Charles Darwin lived in a world where animal husbandry and domesticated crops were vitally important. In both cases farmers selected for breeding individuals with special properties, and prevented the breeding of individuals with less desirable characteristics. The eighteenth and early nineteenth century saw a growth in scientific agriculture, and artificial breeding was part of this.

Darwin discussed artificial selection as a model for natural selection in the 1859 first edition of his work On the Origin of Species, in Chapter IV: Natural selection:

"Slow though the process of selection may be, if feeble man can do much by his powers of artificial selection, I can see no limit to the amount of change... which may be effected in the long course of time by nature's power of selection".[11]p109[44]
Rye is a now a crop. Originally it was a mimetic weed of wheat

Nikolai Vavilov showed that rye, originally a weed, came to be a crop plant by unintentional selection. Rye is a tougher plant than wheat: it survives in harsher conditions. Having become a crop like the wheat, rye was able to become a crop plant in harsh areas, such as hills and mountains.[45][46]

There is no real difference in the genetic processes underlying artificial and natural selection, and the concept of artificial selection was used by Charles Darwin as an illustration of the wider process of natural selection. There are practical differences. Experimental studies of artificial selection show that "the rate of evolution in selection experiments is at least two orders of magnitude (that is 100 times) greater than any rate seen in nature or the fossil record".[47]p157

Artificial new species

Some have thought that artificial selection could not produce new species. It now seems that it can.

What the exercise asks =
Reproduce the passage on artificial selection word for word, beginning at the words "There is no" and stopping after the words "that it can.". None of the data that comes next is needed.

Saved data entries:
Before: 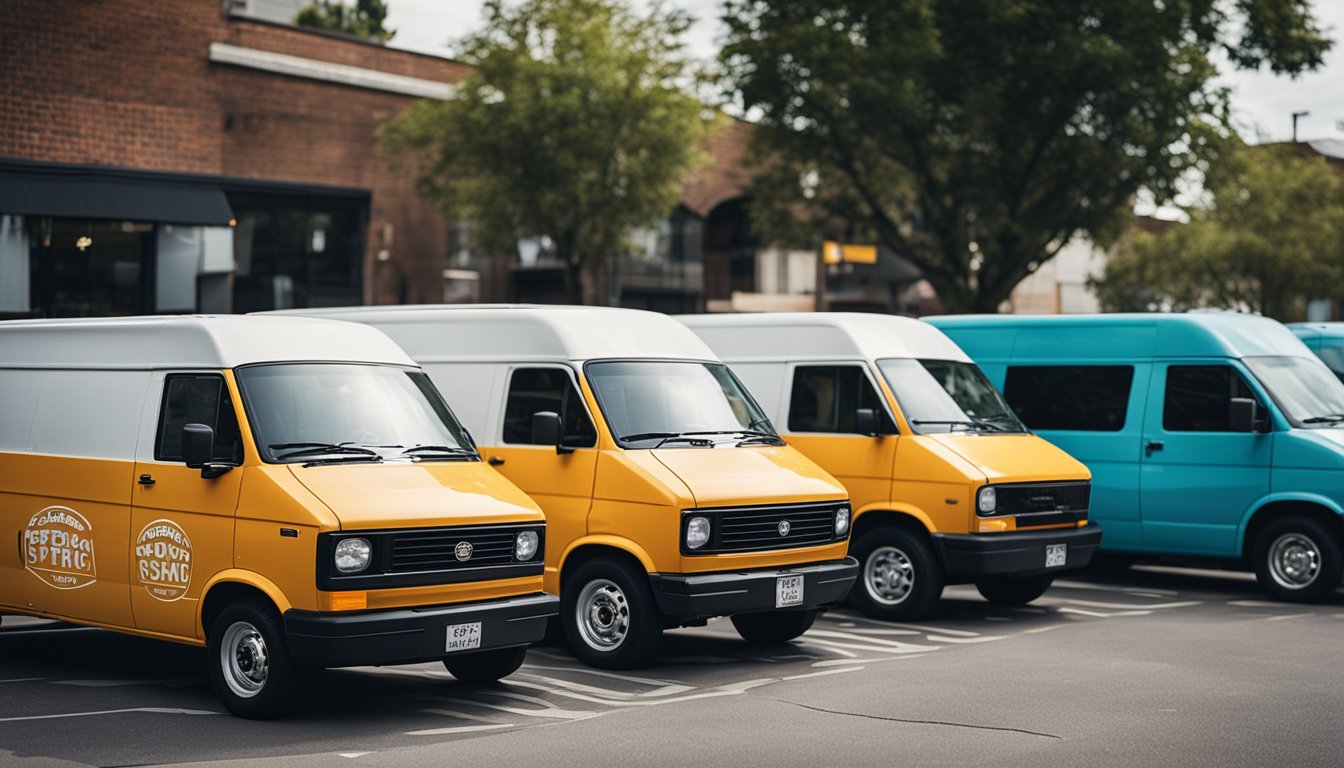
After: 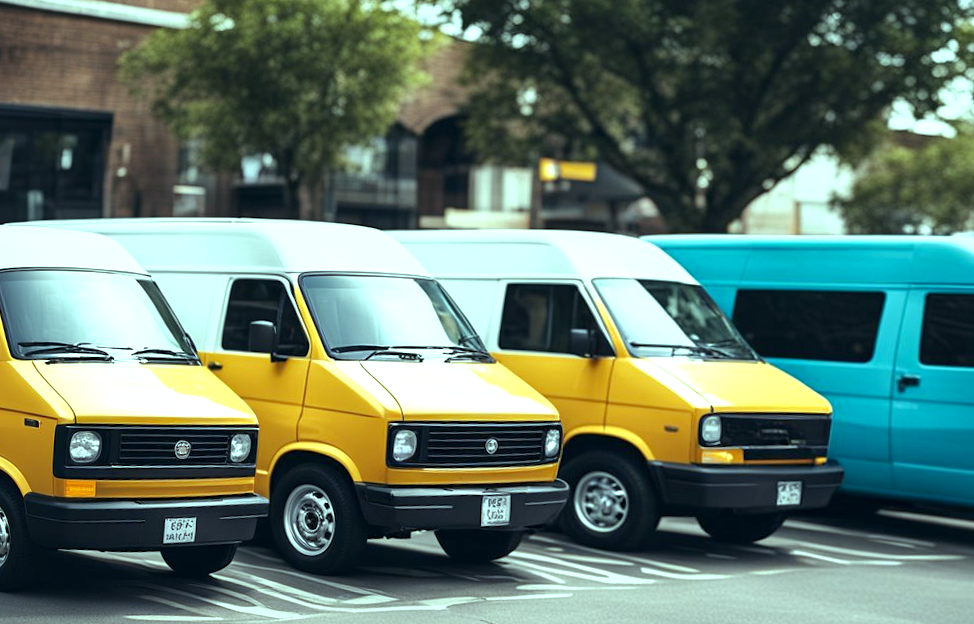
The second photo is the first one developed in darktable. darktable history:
local contrast: mode bilateral grid, contrast 20, coarseness 50, detail 132%, midtone range 0.2
shadows and highlights: shadows 25, highlights -25
color balance: mode lift, gamma, gain (sRGB), lift [0.997, 0.979, 1.021, 1.011], gamma [1, 1.084, 0.916, 0.998], gain [1, 0.87, 1.13, 1.101], contrast 4.55%, contrast fulcrum 38.24%, output saturation 104.09%
crop and rotate: left 13.15%, top 5.251%, right 12.609%
exposure: exposure 0.556 EV, compensate highlight preservation false
rotate and perspective: rotation 1.69°, lens shift (vertical) -0.023, lens shift (horizontal) -0.291, crop left 0.025, crop right 0.988, crop top 0.092, crop bottom 0.842
contrast brightness saturation: contrast 0.03, brightness -0.04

Solution for this problem =
There is no real difference in the genetic processes underlying artificial and natural selection, and the concept of artificial selection was used by Charles Darwin as an illustration of the wider process of natural selection. There are practical differences. Experimental studies of artificial selection show that "the rate of evolution in selection experiments is at least two orders of magnitude (that is 100 times) greater than any rate seen in nature or the fossil record".[47]p157

Artificial new species

Some have thought that artificial selection could not produce new species. It now seems that it can.